--- Extract to read ---

The tankers, which can haul 2 million barrels of oil across the world’s oceans, are now earning just $6,103 a day on the benchmark route from the Middle East to China, Baltic Exchange data show. That’s the lowest since May 2018. Back in March, they could make $250,000 a day on the same journey.
The boom-to-bust comes as the recovery in oil demand stutters and the OPEC+ alliance continues to curb output, reducing the need for tankers. At the same time, China, the world’s largest crude importer, has slowed its purchases following a buying binge when oil was cheap.
“The demand that was pushed forward is now not showing up anywhere in the market,” said Peter Sand, chief shipping analyst at industry group BIMCO. “There’s still a little bit of floating storage around, and that storage is easing mostly,” weighing on rates, he said.
To help improve rates in the short-term, vessels can slow down in order to limit availability. Renewed interest from traders to store oil at sea on a temporary basis could also provide a boost. Shipowners usually prefer the former when rates are low so that they can capitalize on any future improvement in earnings.
For now though, the outlook doesn’t look much better. More ships are starting to come available as congestion begins to ease at China’s ports following the buying spree earlier in the year, Clarksons Platou analysts including Frode Moerkedal wrote in a report this week.
“The return of vessels from floating storage and reduced port congestion is putting pressure on rates,” the analysts said. “We expect an improvement of crude oil trade will have to wait until oil stock levels have come down before OPEC+ opens its tap.”

---

## Exercise task A
Return the passage on oil tanker rates word for word.
## Exercise task B
Collect every line of the entries that contains the string "VERTEX". Case counts.

--- Material provided ---

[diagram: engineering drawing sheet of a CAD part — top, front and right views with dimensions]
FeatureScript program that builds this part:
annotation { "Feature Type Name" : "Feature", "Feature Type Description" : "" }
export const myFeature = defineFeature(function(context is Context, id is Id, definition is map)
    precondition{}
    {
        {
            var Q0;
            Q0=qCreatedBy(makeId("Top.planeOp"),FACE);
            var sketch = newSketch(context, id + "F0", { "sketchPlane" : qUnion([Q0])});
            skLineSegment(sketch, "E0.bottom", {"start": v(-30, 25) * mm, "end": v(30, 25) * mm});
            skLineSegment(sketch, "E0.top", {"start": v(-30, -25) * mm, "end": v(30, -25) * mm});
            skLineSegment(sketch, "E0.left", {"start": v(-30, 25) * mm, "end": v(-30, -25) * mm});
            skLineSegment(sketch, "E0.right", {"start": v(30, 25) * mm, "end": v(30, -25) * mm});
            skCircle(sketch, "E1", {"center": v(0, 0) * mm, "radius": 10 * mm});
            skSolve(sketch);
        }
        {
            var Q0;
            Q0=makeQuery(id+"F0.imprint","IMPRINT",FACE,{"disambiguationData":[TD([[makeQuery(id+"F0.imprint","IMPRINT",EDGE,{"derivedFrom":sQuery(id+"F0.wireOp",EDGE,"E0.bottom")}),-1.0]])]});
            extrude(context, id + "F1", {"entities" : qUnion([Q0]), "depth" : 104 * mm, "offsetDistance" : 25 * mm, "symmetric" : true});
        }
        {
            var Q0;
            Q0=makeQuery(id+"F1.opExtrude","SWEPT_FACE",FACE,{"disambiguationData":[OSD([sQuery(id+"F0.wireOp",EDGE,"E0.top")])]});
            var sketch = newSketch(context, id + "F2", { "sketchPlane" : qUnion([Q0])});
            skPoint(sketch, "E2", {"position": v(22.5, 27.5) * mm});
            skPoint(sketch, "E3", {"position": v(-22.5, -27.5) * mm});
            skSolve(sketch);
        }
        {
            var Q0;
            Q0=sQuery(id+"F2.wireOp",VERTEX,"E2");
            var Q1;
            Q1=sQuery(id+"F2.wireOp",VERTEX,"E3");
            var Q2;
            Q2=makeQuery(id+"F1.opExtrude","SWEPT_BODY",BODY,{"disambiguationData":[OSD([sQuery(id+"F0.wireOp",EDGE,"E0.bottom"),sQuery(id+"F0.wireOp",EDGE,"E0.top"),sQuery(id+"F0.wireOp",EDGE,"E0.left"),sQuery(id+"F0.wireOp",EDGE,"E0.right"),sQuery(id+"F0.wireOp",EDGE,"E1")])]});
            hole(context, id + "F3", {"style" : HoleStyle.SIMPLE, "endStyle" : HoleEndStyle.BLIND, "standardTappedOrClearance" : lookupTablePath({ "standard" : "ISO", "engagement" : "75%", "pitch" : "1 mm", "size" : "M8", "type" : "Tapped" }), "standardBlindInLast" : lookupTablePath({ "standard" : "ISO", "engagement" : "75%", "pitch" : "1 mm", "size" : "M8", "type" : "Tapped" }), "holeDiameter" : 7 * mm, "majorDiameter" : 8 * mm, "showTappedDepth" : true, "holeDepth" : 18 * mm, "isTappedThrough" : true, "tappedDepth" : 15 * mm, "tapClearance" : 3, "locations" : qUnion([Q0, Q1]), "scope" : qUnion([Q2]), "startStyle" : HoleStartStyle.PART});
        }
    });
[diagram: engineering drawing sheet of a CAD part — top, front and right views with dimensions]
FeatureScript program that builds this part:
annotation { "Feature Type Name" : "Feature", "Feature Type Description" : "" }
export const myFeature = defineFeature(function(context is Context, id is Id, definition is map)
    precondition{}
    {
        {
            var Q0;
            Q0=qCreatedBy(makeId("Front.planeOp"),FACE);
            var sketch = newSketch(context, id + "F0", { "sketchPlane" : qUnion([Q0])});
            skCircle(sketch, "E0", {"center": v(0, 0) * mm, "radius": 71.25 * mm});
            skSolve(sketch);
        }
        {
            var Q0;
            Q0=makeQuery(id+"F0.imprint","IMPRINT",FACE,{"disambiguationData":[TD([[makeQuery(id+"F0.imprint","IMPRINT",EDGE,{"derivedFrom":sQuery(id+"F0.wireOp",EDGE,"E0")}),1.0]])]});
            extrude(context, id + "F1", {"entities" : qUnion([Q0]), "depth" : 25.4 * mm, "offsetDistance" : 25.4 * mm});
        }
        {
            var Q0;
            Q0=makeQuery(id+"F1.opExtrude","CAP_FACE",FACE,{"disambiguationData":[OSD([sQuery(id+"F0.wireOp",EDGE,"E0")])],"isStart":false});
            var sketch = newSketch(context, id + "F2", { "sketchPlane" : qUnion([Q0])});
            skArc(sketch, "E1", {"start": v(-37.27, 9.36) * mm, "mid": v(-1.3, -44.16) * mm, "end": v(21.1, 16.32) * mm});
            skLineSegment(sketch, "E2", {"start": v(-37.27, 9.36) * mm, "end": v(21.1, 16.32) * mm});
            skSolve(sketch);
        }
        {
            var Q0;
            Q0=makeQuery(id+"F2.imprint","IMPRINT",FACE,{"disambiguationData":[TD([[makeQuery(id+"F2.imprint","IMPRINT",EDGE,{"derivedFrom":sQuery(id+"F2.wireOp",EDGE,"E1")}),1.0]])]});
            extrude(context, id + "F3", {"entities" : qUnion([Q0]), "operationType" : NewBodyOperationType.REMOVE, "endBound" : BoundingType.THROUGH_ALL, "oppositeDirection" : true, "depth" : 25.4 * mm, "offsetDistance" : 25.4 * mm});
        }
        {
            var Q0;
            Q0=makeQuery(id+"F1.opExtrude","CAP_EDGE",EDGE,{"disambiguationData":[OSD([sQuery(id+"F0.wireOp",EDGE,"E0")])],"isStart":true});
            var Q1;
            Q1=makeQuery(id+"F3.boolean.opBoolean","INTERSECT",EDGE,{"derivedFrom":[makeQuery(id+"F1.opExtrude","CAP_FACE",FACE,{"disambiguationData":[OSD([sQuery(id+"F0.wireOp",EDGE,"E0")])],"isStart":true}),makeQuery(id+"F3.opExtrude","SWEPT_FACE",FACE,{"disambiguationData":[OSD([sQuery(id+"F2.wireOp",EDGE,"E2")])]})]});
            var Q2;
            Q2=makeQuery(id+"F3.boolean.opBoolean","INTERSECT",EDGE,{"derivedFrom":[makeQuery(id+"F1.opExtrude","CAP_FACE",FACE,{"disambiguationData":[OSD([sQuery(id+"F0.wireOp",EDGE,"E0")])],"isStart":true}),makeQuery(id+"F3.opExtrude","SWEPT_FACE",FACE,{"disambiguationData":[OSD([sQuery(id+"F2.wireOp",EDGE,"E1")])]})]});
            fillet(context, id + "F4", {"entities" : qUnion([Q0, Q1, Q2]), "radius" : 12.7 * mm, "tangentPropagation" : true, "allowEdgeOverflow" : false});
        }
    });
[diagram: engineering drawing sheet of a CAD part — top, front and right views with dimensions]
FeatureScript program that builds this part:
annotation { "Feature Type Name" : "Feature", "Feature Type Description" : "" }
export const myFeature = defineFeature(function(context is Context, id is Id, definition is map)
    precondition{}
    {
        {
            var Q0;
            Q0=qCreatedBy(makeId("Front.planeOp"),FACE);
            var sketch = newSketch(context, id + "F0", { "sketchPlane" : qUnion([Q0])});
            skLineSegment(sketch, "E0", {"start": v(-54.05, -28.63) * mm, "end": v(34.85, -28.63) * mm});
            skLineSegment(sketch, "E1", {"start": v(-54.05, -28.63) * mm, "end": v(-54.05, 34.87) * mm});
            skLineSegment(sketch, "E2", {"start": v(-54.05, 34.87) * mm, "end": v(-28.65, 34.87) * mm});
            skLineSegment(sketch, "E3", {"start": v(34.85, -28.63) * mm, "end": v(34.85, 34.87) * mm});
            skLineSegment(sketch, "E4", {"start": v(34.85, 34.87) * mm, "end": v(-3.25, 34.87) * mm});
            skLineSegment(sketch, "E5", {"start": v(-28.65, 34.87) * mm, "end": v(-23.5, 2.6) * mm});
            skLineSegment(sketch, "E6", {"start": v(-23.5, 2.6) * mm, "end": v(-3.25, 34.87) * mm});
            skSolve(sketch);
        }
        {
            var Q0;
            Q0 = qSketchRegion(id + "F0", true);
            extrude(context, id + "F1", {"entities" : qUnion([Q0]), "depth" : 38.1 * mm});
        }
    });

---

## Expected output A
The tankers, which can haul 2 million barrels of oil across the world’s oceans, are now earning just $6,103 a day on the benchmark route from the Middle East to China, Baltic Exchange data show. That’s the lowest since May 2018. Back in March, they could make $250,000 a day on the same journey.
The boom-to-bust comes as the recovery in oil demand stutters and the OPEC+ alliance continues to curb output, reducing the need for tankers. At the same time, China, the world’s largest crude importer, has slowed its purchases following a buying binge when oil was cheap.
“The demand that was pushed forward is now not showing up anywhere in the market,” said Peter Sand, chief shipping analyst at industry group BIMCO. “There’s still a little bit of floating storage around, and that storage is easing mostly,” weighing on rates, he said.
To help improve rates in the short-term, vessels can slow down in order to limit availability. Renewed interest from traders to store oil at sea on a temporary basis could also provide a boost. Shipowners usually prefer the former when rates are low so that they can capitalize on any future improvement in earnings.
For now though, the outlook doesn’t look much better. More ships are starting to come available as congestion begins to ease at China’s ports following the buying spree earlier in the year, Clarksons Platou analysts including Frode Moerkedal wrote in a report this week.
“The return of vessels from floating storage and reduced port congestion is putting pressure on rates,” the analysts said. “We expect an improvement of crude oil trade will have to wait until oil stock levels have come down before OPEC+ opens its tap.”

## Expected output B
            Q0=sQuery(id+"F2.wireOp",VERTEX,"E2");
            Q1=sQuery(id+"F2.wireOp",VERTEX,"E3");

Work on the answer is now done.